**Kutipan Teks**
┌──
Cara Meminang Dalam Islam
Menyangkut dengan etika melamar gadis atau meminang dalam islam itu diatur dalam Islam sebagaimana sabda Rasulullah berikut ini:
عن أبي هريرة قال كنت عنـد النبي صلى الله عليه وسلم فأتـاه رجل فأخبره أنه تزوج امرأة من الأنصار فقال له رسول الله صلى الله عليه وسلم أنظرت إليها قال لا قال فاذهب فانظر إليها فإن في أعين الأنصار شيئا
Dari Abu Hurairah Radhiyallahu ' Anhu, ia berkata,”Pernah aku bersama Nabi, lalu datanglah seorang laki-laki hendak memberitahukan kepada Nabi bahwa ia akan menikah dengan salah seorang wanita dari kaum Anshar. Maka Nabi bertanya kepadanya.”Sudahkah engkau melihatnya ?”Ia menjawab, ' Belum '. Maka beliau berkata, ' Lihatlah ! Karena, di mata kaum Anshar ada sesuatu”.”(HR. Muslim, Nasa'i dan Thabrani)
Dalam kaitannya dengan pembahasan tentang kewajiban melihat pelamar dan yang dilamar, ada baiknya kita juga memperhatikan bahaya negatif yang banyak terjadi di kalangan keluarga muslim ; yakni pergaulan yang diharamkan sebelum akad nikah dengan tujuan sebagai pengalaman dan percobaan. Karakter pergaulan semacam itu dapat kita jumpai pada kitab yang berjudul”Munkiraat Al Ifraah”. Penulis menukil keterangan ini dari kitab tersebut.
Semoga peringatan ini menjadikan para orang tua lebih waspada dan berhati-hati terhadap peradaban yang menipu, yang sungguh tidak memiliki keistimewaan apa-apa. Dengan menamakannya sebagai peradaban beserta taklid buta yang tidak sesuai dengan agama, juga akhlak kita, maka ketahuilah bahwa pergaulan di antara dua calon pengantin dengan tujuan mencari pengalaman sebelum menikah adalah perbuatan yang sangat membahayakan.
└──
**Item yang Disediakan**
┌──
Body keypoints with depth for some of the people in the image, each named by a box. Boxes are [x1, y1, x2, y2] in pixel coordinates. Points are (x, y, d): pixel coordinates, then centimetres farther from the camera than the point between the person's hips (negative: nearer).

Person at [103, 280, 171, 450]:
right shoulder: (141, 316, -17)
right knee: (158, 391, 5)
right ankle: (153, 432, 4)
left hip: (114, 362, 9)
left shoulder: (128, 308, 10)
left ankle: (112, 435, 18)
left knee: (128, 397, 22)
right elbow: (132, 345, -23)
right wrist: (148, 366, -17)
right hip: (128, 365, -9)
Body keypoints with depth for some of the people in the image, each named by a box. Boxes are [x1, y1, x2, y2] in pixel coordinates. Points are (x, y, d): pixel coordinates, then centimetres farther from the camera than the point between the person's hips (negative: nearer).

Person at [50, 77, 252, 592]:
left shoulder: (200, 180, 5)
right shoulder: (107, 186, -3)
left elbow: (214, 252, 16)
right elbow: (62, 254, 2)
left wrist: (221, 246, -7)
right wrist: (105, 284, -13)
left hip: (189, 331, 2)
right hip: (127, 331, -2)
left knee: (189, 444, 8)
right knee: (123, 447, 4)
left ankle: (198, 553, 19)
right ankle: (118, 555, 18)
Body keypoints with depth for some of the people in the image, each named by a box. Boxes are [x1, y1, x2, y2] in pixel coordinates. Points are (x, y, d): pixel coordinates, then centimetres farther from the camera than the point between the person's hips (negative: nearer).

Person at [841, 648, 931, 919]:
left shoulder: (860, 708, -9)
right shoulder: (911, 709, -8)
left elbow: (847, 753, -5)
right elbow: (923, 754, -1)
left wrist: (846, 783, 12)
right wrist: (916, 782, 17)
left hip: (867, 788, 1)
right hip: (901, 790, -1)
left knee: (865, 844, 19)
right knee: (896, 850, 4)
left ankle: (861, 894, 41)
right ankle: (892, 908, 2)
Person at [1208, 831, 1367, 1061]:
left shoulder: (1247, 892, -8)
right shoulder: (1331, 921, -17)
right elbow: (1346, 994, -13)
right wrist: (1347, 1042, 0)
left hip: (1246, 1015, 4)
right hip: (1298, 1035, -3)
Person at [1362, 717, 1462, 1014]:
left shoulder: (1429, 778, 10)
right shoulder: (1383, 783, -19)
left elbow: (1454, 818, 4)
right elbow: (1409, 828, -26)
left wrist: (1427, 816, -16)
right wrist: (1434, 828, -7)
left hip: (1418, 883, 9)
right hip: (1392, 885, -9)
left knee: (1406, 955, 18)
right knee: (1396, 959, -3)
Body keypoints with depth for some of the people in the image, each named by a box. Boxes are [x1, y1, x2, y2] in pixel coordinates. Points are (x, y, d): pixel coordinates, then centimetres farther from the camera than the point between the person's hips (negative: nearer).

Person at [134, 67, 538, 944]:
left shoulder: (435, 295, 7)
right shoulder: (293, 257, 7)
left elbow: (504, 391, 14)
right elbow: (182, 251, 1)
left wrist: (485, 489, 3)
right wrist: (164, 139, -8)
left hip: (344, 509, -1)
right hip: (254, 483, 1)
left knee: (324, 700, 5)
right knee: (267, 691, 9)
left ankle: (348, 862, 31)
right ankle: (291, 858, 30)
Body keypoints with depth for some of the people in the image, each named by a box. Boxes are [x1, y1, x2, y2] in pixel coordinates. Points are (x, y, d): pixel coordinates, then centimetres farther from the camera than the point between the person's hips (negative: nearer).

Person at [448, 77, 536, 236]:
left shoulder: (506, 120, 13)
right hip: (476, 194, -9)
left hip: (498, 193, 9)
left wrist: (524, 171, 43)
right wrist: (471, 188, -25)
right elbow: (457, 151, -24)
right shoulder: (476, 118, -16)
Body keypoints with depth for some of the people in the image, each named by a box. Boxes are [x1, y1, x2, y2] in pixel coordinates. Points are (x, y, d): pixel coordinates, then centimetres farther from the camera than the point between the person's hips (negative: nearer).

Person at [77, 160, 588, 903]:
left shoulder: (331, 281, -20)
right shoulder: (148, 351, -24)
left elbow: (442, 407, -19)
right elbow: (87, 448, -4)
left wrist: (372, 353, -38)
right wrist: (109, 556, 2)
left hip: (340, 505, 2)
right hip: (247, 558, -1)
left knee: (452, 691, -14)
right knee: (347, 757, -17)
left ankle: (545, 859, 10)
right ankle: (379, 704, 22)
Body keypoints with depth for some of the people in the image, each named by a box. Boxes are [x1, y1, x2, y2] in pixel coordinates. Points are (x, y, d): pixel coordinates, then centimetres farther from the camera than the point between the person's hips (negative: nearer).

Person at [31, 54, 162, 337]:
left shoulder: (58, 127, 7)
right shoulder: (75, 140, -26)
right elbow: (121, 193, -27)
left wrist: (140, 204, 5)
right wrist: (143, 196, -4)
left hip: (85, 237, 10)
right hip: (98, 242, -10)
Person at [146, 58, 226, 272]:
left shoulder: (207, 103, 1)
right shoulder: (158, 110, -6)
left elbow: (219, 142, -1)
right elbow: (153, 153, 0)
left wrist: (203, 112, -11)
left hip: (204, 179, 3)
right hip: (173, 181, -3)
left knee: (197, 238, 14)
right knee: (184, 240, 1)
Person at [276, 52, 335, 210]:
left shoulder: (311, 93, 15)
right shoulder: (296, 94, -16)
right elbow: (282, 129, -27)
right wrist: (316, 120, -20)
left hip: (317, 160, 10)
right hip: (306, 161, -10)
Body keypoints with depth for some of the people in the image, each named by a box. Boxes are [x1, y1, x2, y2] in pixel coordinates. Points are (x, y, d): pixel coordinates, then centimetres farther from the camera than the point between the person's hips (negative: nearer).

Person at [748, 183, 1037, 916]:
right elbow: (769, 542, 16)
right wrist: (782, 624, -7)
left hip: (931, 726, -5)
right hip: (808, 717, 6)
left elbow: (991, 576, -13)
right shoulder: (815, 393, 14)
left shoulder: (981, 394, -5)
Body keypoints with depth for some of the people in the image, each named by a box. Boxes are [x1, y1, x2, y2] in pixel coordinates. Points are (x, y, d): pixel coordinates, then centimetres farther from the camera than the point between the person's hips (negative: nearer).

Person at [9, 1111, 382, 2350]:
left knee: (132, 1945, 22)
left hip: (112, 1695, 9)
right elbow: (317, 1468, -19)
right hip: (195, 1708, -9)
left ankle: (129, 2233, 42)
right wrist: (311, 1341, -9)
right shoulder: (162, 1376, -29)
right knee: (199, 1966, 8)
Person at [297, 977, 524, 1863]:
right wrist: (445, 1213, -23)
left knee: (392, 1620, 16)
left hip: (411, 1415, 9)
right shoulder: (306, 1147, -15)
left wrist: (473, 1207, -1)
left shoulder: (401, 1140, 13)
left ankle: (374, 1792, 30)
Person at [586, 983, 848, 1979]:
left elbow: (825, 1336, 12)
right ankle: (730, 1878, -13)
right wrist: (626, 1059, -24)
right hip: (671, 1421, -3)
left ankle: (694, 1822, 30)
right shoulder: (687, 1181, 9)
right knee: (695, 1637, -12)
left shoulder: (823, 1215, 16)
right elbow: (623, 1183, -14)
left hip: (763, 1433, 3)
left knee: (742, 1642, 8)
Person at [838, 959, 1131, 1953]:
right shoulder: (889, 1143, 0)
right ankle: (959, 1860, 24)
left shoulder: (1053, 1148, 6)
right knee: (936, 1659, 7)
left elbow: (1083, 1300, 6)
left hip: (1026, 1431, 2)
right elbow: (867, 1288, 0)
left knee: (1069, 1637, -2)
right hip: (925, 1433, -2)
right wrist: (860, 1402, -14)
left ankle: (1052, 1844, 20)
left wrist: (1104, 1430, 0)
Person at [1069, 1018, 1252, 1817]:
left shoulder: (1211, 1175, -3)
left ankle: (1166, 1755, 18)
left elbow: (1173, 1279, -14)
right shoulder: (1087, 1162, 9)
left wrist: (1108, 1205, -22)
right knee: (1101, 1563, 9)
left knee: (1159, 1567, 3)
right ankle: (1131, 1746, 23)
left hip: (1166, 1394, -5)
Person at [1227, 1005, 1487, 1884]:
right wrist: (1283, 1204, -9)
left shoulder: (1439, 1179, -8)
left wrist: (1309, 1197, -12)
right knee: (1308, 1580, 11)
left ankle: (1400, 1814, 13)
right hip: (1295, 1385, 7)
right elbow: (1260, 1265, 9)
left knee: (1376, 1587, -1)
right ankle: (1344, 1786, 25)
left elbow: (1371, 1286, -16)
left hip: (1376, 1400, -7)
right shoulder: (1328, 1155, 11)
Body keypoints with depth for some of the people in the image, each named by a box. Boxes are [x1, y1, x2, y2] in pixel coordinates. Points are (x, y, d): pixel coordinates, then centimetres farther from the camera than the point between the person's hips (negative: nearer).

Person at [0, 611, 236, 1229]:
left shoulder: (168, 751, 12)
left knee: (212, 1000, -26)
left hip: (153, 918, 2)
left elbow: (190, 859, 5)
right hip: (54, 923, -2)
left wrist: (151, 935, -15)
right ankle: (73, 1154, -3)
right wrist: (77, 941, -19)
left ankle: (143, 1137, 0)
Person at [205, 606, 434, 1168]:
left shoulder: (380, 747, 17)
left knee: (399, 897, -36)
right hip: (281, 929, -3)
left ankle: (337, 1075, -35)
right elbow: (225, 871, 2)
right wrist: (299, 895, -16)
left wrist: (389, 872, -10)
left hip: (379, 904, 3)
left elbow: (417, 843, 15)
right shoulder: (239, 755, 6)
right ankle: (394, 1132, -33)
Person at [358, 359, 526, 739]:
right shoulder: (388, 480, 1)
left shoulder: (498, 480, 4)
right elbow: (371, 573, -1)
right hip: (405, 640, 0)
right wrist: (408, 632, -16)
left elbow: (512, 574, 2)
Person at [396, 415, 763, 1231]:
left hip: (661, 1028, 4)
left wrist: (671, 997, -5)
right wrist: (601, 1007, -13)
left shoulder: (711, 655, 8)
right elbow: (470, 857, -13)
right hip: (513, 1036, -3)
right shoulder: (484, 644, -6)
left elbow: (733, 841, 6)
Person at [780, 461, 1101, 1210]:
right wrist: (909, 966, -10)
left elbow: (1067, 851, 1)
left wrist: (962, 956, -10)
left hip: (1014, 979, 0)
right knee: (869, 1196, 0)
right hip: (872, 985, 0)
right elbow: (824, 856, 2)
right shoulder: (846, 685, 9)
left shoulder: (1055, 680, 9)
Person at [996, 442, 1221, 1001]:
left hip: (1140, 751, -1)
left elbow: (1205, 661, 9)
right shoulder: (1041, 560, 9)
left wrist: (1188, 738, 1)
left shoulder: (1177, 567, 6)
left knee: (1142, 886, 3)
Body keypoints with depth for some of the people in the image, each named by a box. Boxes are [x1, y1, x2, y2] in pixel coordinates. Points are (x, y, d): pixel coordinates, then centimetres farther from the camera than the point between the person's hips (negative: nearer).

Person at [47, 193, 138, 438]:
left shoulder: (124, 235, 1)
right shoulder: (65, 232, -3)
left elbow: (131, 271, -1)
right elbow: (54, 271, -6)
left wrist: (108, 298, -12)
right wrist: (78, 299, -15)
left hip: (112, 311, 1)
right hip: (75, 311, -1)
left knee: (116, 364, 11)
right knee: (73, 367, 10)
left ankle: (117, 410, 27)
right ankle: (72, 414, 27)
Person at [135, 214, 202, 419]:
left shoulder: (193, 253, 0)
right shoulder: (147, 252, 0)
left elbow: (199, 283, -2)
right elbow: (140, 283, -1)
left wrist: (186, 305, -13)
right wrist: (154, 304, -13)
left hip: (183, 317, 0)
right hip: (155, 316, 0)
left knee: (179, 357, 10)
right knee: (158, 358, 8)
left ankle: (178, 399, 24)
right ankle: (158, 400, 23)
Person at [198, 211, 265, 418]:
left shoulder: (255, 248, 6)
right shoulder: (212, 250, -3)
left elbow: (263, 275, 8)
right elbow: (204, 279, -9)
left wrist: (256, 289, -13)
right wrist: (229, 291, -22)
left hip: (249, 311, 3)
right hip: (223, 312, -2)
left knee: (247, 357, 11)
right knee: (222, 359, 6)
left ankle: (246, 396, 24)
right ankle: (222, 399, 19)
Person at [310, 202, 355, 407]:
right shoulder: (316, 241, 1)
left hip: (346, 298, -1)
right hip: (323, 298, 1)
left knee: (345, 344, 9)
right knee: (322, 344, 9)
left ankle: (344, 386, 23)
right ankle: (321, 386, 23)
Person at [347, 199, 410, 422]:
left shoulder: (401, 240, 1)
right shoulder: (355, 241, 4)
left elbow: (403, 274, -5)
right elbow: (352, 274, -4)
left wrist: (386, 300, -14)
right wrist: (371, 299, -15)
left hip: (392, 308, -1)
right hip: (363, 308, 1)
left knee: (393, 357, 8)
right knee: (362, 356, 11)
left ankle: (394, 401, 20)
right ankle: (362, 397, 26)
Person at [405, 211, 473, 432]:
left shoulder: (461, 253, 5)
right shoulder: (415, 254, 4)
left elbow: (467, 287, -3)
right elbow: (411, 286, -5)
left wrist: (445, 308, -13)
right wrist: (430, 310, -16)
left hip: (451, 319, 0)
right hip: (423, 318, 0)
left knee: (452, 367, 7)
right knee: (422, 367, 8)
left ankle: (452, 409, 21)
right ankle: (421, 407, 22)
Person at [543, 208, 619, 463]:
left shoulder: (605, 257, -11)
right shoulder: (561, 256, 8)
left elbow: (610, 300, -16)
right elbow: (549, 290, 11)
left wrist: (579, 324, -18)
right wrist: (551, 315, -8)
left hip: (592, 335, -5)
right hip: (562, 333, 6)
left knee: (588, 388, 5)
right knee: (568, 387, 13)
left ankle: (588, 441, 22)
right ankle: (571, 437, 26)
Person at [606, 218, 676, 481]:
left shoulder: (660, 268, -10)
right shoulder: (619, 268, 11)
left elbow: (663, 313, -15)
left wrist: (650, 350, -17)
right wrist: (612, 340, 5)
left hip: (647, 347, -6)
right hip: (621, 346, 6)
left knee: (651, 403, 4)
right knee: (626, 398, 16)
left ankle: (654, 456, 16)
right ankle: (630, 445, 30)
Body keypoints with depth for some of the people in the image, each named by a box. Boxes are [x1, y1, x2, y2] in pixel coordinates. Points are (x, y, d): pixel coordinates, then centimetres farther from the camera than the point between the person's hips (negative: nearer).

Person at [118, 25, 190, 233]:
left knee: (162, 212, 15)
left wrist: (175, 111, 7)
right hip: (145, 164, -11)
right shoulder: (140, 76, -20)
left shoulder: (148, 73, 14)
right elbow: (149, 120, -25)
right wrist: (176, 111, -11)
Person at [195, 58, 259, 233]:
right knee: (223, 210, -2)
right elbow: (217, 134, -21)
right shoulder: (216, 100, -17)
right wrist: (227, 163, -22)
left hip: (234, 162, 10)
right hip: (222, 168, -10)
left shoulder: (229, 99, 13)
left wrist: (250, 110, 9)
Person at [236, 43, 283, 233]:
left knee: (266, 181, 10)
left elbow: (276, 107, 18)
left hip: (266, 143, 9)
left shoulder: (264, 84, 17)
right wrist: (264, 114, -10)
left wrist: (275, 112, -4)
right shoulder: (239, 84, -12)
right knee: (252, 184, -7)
└──
**Tugas yang Diminta**
1 > Dalam teks tentang cara meminang dalam Islam, dari kaum manakah wanita yang hendak dinikahi laki-laki itu?
2 > Ulangi secara persis bagian teks tentang cara meminang dalam Islam, mulai dari "Dalam kaitannya dengan" sampai dengan "dari kitab tersebut.".

**Jawaban**
1 > Dari kaum Anshar.

2 >
Dalam kaitannya dengan pembahasan tentang kewajiban melihat pelamar dan yang dilamar, ada baiknya kita juga memperhatikan bahaya negatif yang banyak terjadi di kalangan keluarga muslim ; yakni pergaulan yang diharamkan sebelum akad nikah dengan tujuan sebagai pengalaman dan percobaan. Karakter pergaulan semacam itu dapat kita jumpai pada kitab yang berjudul”Munkiraat Al Ifraah”. Penulis menukil keterangan ini dari kitab tersebut.